Lorne Campbell has specialised in the design of high-speed powerboats since 1970 and his lines have been used to produce some of the most successful offshore racing catamarans.
He has been employed on occasion to analyse what has happened in high speed craft incidents and accidents, both racing and non-racing.
His job is to look at the physical evidence, try to work out the truth and to give an opinion as to which side, if any, is closest to it.
I asked Lorne to share his views on the dramatic double flip of Team Allen Lawn Care and LPC at Key West.
My training has all been in the area of hydrodynamics rather than aerodynamics, but I have had five projects wind tunnel tested over the years and have picked up some idea of the underlying factors.
These are my thoughts:
The two cats were running very quickly and so close together that they were virtually touching each other – so, aerodynamically they were running as one, very wide, quadramaran!
The situation would need checking in a wind tunnel or by CFD but, basically we have gone from two cats of 32 feet to a single craft of the same length, double the weight and double the width.
Aerodynamically a cat is a wing and this means the aerodynamic aspect ratio – wing width (or ‘span’) divided by wing length (or ‘chord’) – has doubled.
Broadly, an increase in aspect ratio gives an increase in aero lift coefficient and, in this case that increase could be around 70% (in very approximate terms).
So, suddenly the boats are feeling a 70% increase in aero lift.
The two cats did open a gap between them during the flip, but they had gone past the point of no return by then.
Another way of looking at possible reasons for the double flip is that – just looking at the ram pressure in the tunnel alone – when a cat runs at normal attitude in contact with calm water, there is a range of angles of attack where it is stable – i.e. up to around, say, 8 degrees (very approximately – and craft will vary).
As the bow rises, within this range, a gap forward beneath the hulls opens up and air from the tunnel escapes, thus reducing the tunnel pressure and allowing the bow to drop again.
With two boats close together, the air escape gaps beneath the hulls on the sides next to each other, are sealed off – so you have the same air escape gap (i.e. the left side of one boat and the right side of the other) but there is double the amount of air (from the single, ‘double width’ hull) that needs to escape.
Again, this increases the lift under the ‘double width’ craft.
In practice, it is probably a combination of both of the above systems, and there may well be other factors, which I haven’t thought of.

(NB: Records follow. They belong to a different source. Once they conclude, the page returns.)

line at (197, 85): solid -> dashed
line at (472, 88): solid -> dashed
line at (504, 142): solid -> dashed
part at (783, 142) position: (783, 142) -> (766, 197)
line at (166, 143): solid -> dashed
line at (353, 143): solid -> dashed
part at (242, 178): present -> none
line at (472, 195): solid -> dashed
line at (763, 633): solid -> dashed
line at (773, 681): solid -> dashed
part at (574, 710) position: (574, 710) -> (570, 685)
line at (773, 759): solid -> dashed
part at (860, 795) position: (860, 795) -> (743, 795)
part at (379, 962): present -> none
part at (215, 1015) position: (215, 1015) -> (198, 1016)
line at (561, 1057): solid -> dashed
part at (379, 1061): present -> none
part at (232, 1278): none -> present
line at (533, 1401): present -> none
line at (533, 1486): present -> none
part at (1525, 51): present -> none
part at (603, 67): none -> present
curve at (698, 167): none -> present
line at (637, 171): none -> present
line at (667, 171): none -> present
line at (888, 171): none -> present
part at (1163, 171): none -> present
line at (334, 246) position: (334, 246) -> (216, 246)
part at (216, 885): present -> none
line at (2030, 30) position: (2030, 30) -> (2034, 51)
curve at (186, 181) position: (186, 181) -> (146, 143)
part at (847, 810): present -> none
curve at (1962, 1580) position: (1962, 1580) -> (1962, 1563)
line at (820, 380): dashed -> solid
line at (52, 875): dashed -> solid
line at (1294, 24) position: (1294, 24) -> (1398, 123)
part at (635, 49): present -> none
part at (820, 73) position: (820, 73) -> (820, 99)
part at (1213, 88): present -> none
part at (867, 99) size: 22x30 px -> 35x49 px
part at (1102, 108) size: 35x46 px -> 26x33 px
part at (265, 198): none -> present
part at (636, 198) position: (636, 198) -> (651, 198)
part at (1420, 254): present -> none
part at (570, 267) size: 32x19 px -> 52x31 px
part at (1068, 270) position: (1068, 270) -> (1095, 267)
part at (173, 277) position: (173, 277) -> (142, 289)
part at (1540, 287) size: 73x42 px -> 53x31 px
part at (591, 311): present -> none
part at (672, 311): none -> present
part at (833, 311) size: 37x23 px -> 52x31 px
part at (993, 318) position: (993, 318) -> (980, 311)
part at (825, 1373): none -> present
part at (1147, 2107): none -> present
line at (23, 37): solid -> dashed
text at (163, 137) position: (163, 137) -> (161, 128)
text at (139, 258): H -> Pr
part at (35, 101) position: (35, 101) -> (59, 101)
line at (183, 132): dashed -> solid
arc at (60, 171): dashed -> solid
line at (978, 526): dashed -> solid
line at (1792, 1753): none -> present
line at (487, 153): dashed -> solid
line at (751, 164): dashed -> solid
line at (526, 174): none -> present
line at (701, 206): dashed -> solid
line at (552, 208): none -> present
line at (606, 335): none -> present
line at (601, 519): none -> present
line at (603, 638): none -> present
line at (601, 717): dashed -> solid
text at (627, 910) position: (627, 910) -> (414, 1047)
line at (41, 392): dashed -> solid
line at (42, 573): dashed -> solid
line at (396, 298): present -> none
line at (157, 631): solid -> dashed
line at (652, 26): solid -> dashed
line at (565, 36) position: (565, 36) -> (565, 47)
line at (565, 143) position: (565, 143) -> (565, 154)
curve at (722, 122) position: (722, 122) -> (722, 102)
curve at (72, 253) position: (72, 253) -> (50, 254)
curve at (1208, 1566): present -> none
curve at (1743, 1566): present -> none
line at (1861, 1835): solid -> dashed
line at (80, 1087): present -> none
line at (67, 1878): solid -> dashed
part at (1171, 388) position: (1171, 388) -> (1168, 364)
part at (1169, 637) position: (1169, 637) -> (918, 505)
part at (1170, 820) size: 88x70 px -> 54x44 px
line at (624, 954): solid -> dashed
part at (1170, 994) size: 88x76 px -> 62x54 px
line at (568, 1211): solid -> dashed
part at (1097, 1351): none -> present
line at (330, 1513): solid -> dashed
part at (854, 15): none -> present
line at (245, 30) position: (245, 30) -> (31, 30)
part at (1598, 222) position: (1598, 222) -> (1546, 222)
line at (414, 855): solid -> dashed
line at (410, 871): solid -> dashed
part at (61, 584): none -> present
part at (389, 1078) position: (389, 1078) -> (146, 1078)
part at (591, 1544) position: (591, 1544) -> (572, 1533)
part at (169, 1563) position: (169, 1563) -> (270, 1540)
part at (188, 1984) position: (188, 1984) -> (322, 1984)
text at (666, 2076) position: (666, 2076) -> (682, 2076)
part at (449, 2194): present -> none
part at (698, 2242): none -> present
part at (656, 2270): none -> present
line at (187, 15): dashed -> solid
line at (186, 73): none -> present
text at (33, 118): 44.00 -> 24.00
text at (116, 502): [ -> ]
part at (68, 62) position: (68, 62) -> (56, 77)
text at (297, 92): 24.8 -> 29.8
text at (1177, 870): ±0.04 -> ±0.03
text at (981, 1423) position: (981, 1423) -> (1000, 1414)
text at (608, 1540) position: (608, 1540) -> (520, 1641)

The centre of aero lift acts forward of the centre of gravity, which is why there is the tendency for craft to back flip, and it is possible that with the ‘double width’ hull this aero lift centre moves further forward, thus increasing the ‘back flip’ leverage in addition to the above lift increases.
This double flip scenario has been seen before with circuit racing tunnel hulls (and, I believe with Unlimited Hydros), but it is the first time I’ve heard of it with offshore boats.
That doesn’t mean it hasn’t happened before, of course.